Placebo and all three types of honey were associated with improvements from 1 day to the next, which could be indicative of the natural course of upper respiratory tract infections. However, the gains were larger in the honey groups for all of the outcomes.
Cough frequency, for example, improved by 1.77 to 1.95 points in the honey groups compared with 1.00 point in the placebo group (P<0.001).
When all of the outcomes were combined together, the improvements were 9.88 points with eucalyptus honey, 10.10 points for citrus honey, and 9.51 points for labiatae honey. All of those gains were significantly larger than the 5.82-point improvement with the date extract (P<0.001).
Adverse events included stomach ache, nausea, and vomiting. There were two cases in the citrus honey group and one each in the other two honey groups and the placebo group.
The researchers noted that it is unclear what characteristic of honey is responsible for the improvements, adding, however, that honey has been found to have both antioxidant and antimicrobial properties.
It also was not likely that the date extract worsened cough and cold symptoms because those patients did show some improvement. In addition, "there is also no reason to believe silan caused allergic symptoms or bronchospasm because dates are not a common food allergen in the Israeli population," they said.

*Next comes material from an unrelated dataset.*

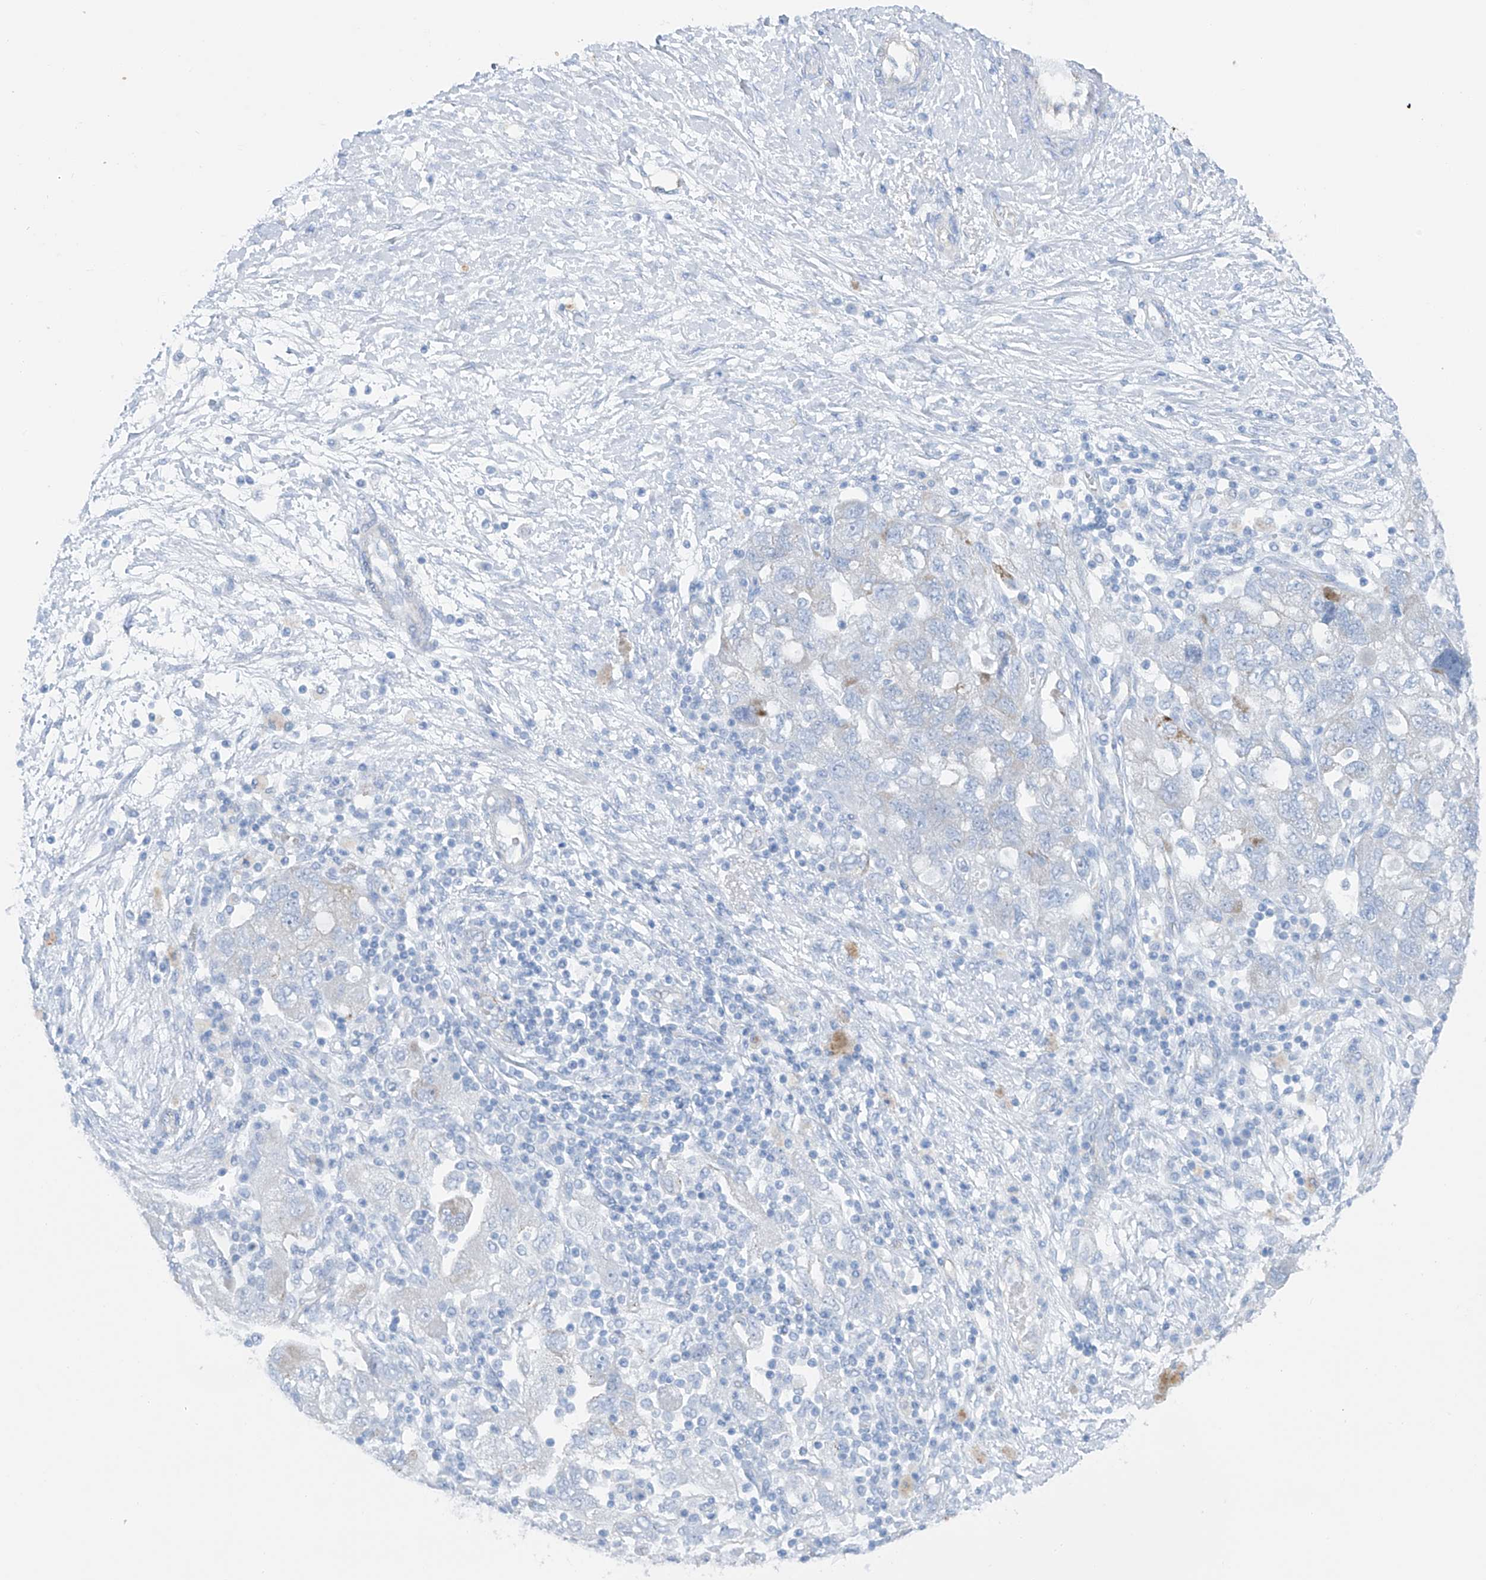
{"staining": {"intensity": "negative", "quantity": "none", "location": "none"}, "tissue": "ovarian cancer", "cell_type": "Tumor cells", "image_type": "cancer", "snomed": [{"axis": "morphology", "description": "Carcinoma, NOS"}, {"axis": "morphology", "description": "Cystadenocarcinoma, serous, NOS"}, {"axis": "topography", "description": "Ovary"}], "caption": "High power microscopy photomicrograph of an immunohistochemistry photomicrograph of ovarian carcinoma, revealing no significant expression in tumor cells.", "gene": "MAGI1", "patient": {"sex": "female", "age": 69}}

Another possible factor to explain at least part of the effect of honey could involve the central nervous system; there is a close anatomic relationship between the sensory nerve fibers involved in coughing and the gustatory nerve fibers involved in tasting sweetness.
"This theory may explain some of the observed effect in patients treated with silan date extract because this is also a sweet substance," the authors wrote.
They acknowledged some limitations of their study, including the use of a single dose of honey, subjective assessments of outcomes, and the inability to ensure compliance with honey and placebo administration. They also pointed out that the dropout rate was higher for children receiving citrus and eucalyptus honey, possibly because both of those substances are more aromatic, which the children may not have liked.
The study was supported in part by a research grant from the Israel Ambulatory Pediatric Association, Materna Infant Nutrition Research Institute, and the Honey Board of Israel.
The authors reported no conflicts of interest.